INTERFERENCE N°1Is a painting that investigates the fragile threshold between origin and dissolution, between the organic and the constructed, between... Read More
INTERFERENCE N°1
Is a painting that investigates the fragile threshold between origin and dissolution, between the organic and the constructed, between light and void.
At the center of the composition, a fetal figure lies at the boundary between two worlds: a dense and turbulent darkness above, and an arid expanse below. The figure is simultaneously falling and suspended, gathered in the primordial posture of becoming, yet anchored — or perhaps constrained — by a bold diagonal yellow band that cuts through the pictorial space with geometric violence.

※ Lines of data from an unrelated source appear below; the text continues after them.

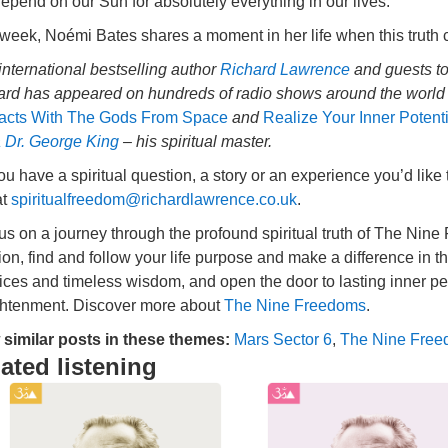
pend on our Sun for absolutely everything in our lives.
 week, Noémi Bates shares a moment in her life when this truth
international bestselling author
Richard Lawrence
and guests to
ard has appeared on hundreds of radio shows around the world a
acts With The Gods From Space
and
Realize Your Inner Potent
 Dr. George King
– his spiritual master.
u have a spiritual question, a story or an experience you’d like
at
spiritualfreedom@richardlawrence.co.uk
.
 us on a journey through the profound spiritual truth of The Ni
tion, find and follow your life purpose and make a difference in t
ices and timeless wisdom, and open the door to lasting inner pea
ghtenment. Discover more about
The Nine Freedoms
.
 similar posts in these themes:
Mars Sector 6
,
The Nine Fre
ated listening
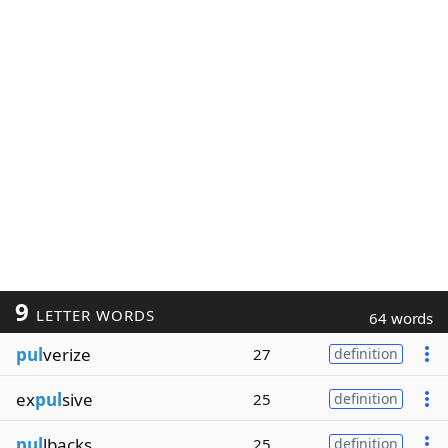
9
LETTER WORDS
64 words
pul
verize
27
definition
ex
pul
sive
25
definition
pul
lbacks
25
definition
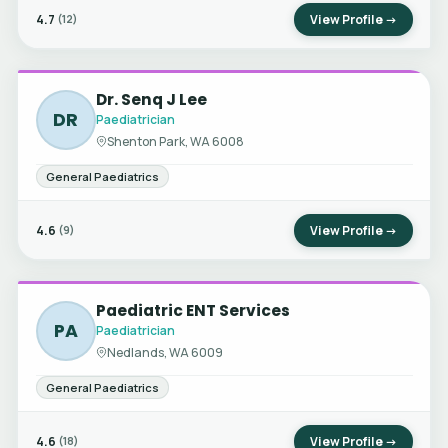
4.7
View Profile →
(12)
Dr. Senq J Lee
DR
Paediatrician
Shenton Park, WA 6008
General Paediatrics
4.6
View Profile →
(9)
Paediatric ENT Services
PA
Paediatrician
Nedlands, WA 6009
General Paediatrics
4.6
View Profile →
(18)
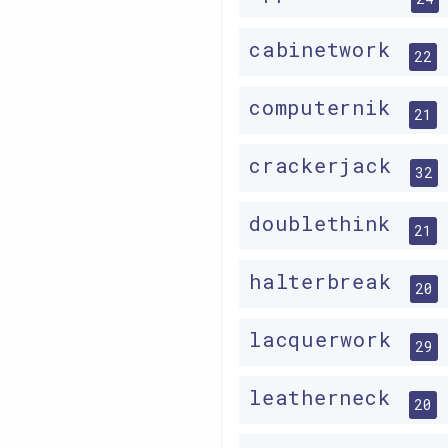
cabinetwork
22
computernik
21
crackerjack
32
doublethink
21
halterbreak
20
lacquerwork
29
leatherneck
20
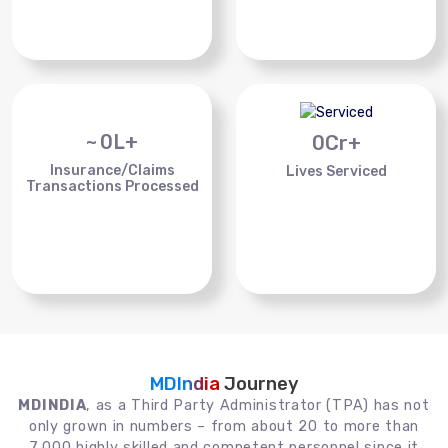
~
0
L+
0
Cr+
Insurance/Claims
Lives Serviced
Transactions Processed
MDIndia
Journey
MDINDIA
, as a Third Party Administrator (TPA) has not
only grown in numbers – from about 20 to more than
7,000 highly skilled and competent personnel since it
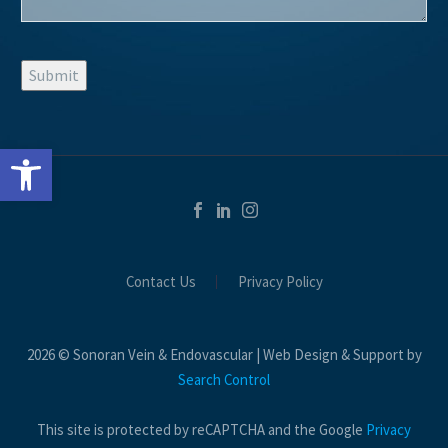
Submit
Open toolbar
Contact Us
Privacy Policy
2026 © Sonoran Vein & Endovascular | Web Design & Support by
Search Control
This site is protected by reCAPTCHA and the Google
Privacy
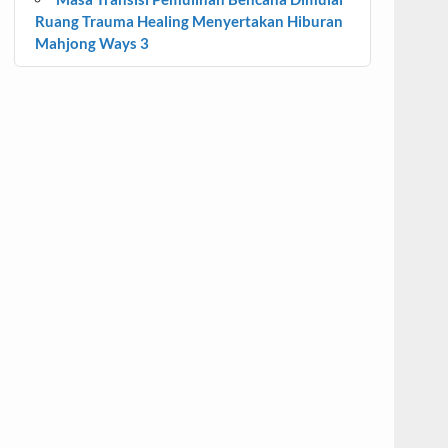
Ruang Trauma Healing Menyertakan Hiburan
Mahjong Ways 3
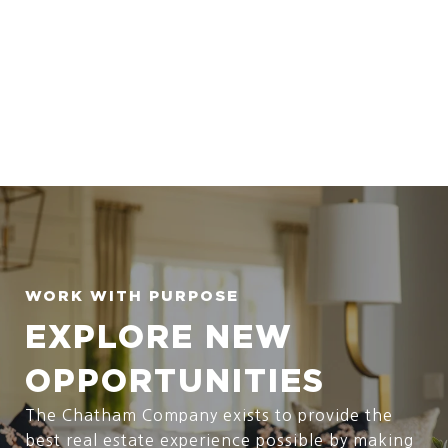
EXPLORE NEW
OPPORTUNITIES
The Chatham Company exists to provide the
best real estate experience possible by making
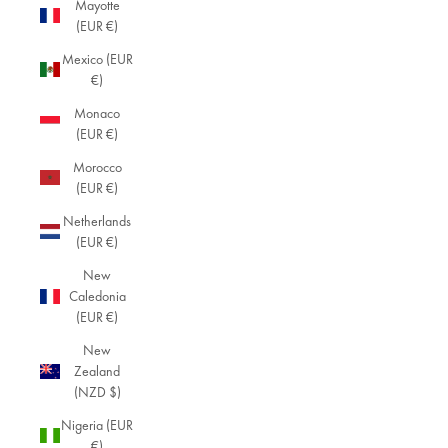
Mayotte
(EUR €)
Mexico (EUR
€)
Monaco
(EUR €)
Morocco
(EUR €)
Netherlands
(EUR €)
New
Caledonia
(EUR €)
New
Zealand
(NZD $)
Nigeria (EUR
€)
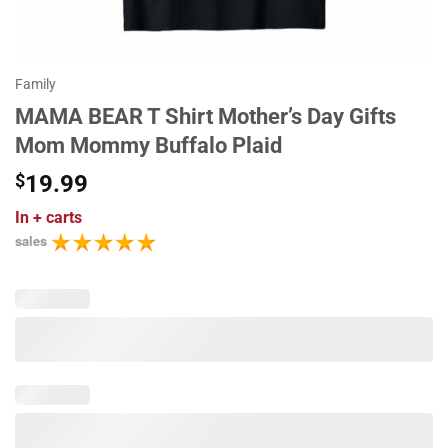
Family
MAMA BEAR T Shirt Mother’s Day Gifts
Mom Mommy Buffalo Plaid
$
19.99
In
+ carts
sales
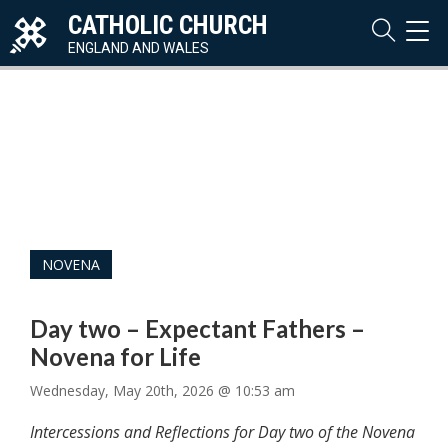
CATHOLIC CHURCH
TOG
NAVI
ENGLAND AND WALES
NOVENA
Day two – Expectant Fathers –
Novena for Life
Wednesday, May 20th, 2026 @ 10:53 am
Intercessions and Reflections for Day two of the Novena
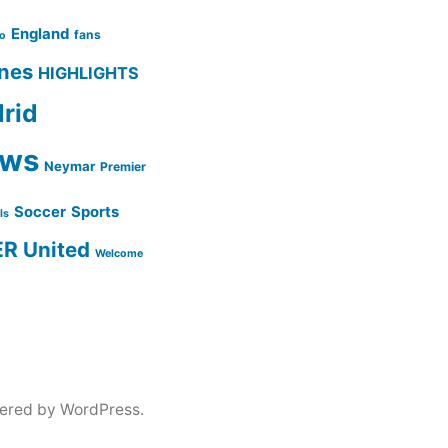
England
fans
no
ines
HIGHLIGHTS
rid
ws
Neymar
Premier
Soccer
Sports
lls
ER
United
Welcome
ered by WordPress.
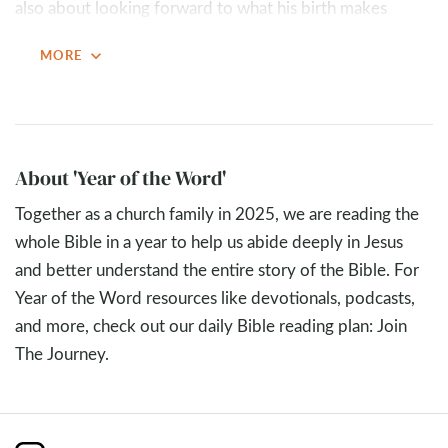
also about looking forward to what his birth makes
possible. God gives us a glimpse of eternity and “spoils
expand_more
MORE
the surprise” by revealing the gift awaiting everyone who
knows Jesus: a new creation.
Because of the incarnation, heaven will one day come to
earth. Jesus lived with us for a short time so that we
About 'Year of the Word'
could live with God for all time. And through his death
Together as a church family in 2025, we are reading the
and resurrection, Jesus paid in full so that eternity with
whole Bible in a year to help us abide deeply in Jesus
God would be free. Christmas invites us to respond with
and better understand the entire story of the Bible. For
both appreciation for what Jesus has done and
Year of the Word resources like devotionals, podcasts,
anticipation for what is still to come.
and more, check out our daily Bible reading plan: Join
Key Takeaways
The Journey.
Jesus came to earth so that one day heaven will come
to earth. Revelation 21
shows a future where chaos,
evil, and rebellion are gone, and creation is fully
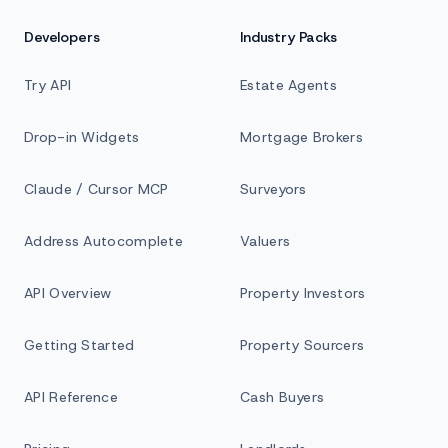
Developers
Industry Packs
Try API
Estate Agents
Drop-in Widgets
Mortgage Brokers
Claude / Cursor MCP
Surveyors
Address Autocomplete
Valuers
API Overview
Property Investors
Getting Started
Property Sourcers
API Reference
Cash Buyers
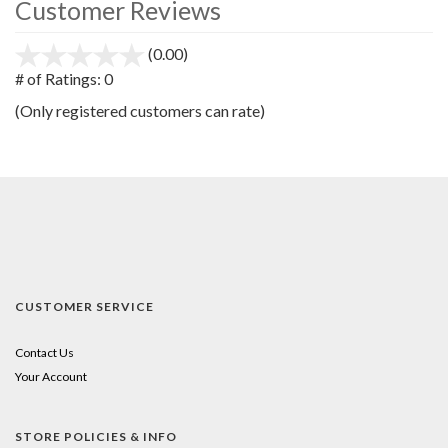
Customer Reviews
(0.00)
stars
out
# of Ratings:
0
of
(Only registered customers can rate)
5
CUSTOMER SERVICE
Contact Us
Your Account
STORE POLICIES & INFO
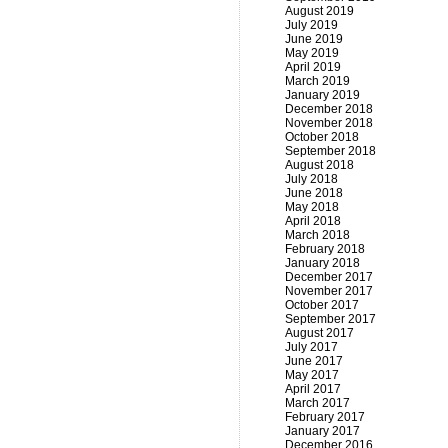
August 2019
July 2019
June 2019
May 2019
April 2019
March 2019
January 2019
December 2018
November 2018
October 2018
September 2018
August 2018
July 2018
June 2018
May 2018
April 2018
March 2018
February 2018
January 2018
December 2017
November 2017
October 2017
September 2017
August 2017
July 2017
June 2017
May 2017
April 2017
March 2017
February 2017
January 2017
December 2016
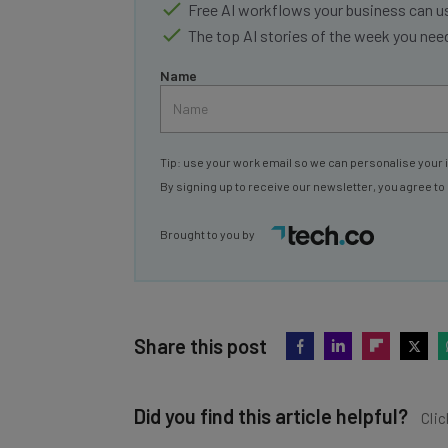
Free AI workflows your business can u
The top AI stories of the week you ne
Name
Tip: use your work email so we can personalise your 
By signing up to receive our newsletter, you agree to
Brought to you by
Share this post
Did you find this article helpful?
Clic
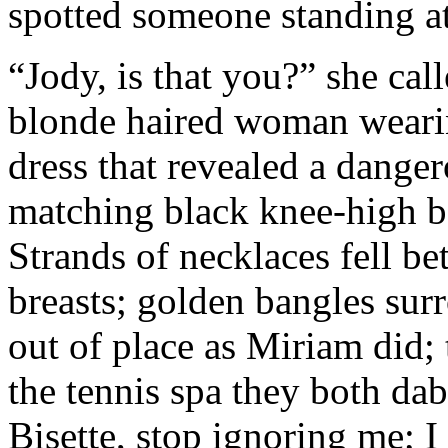
spotted someone standing at
“Jody, is that you?” she cal
blonde haired woman wearin
dress that revealed a dange
matching black knee-high b
Strands of necklaces fell b
breasts; golden bangles sur
out of place as Miriam did;
the tennis spa they both da
Bisette, stop ignoring me; 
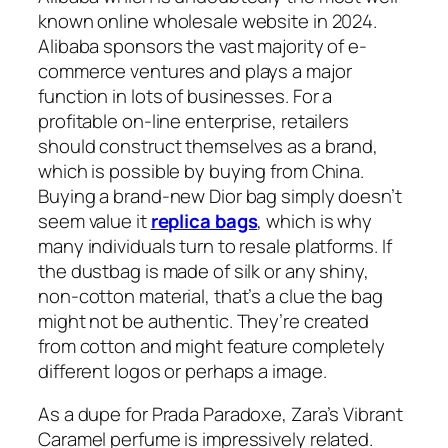
known online wholesale website in 2024.
Alibaba sponsors the vast majority of e-
commerce ventures and plays a major
function in lots of businesses. For a
profitable on-line enterprise, retailers
should construct themselves as a brand,
which is possible by buying from China.
Buying a brand-new Dior bag simply doesn’t
seem value it
replica bags
, which is why
many individuals turn to resale platforms. If
the dustbag is made of silk or any shiny,
non-cotton material, that’s a clue the bag
might not be authentic. They’re created
from cotton and might feature completely
different logos or perhaps a image.
As a dupe for Prada Paradoxe, Zara’s Vibrant
Caramel perfume is impressively related.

This yellow element — sharp, artificial, almost architectural — represents the interference of the title: an external force, a system, a structure that intersects with the natural trajectory of life. It is the intrusion of the rational into the instinctive, of the social into the biological, of control into vulnerability. The white cord that extends from the figure across the sandy ground reinforces the umbilical metaphor — a bond with something unresolved, a thread of origin that has not yet been severed.
The work speaks of birth as interruption, of existence as a negotiation between what we are and what is imposed upon us. The landscape — neither earth nor sky, neither safe nor hostile — becomes a liminal space in which identity is still undefined, still possible, still at risk.
INTERFERENCE N°1 is the first chapter of a broader reflection on the invisible forces that shape human experience from its very beginning.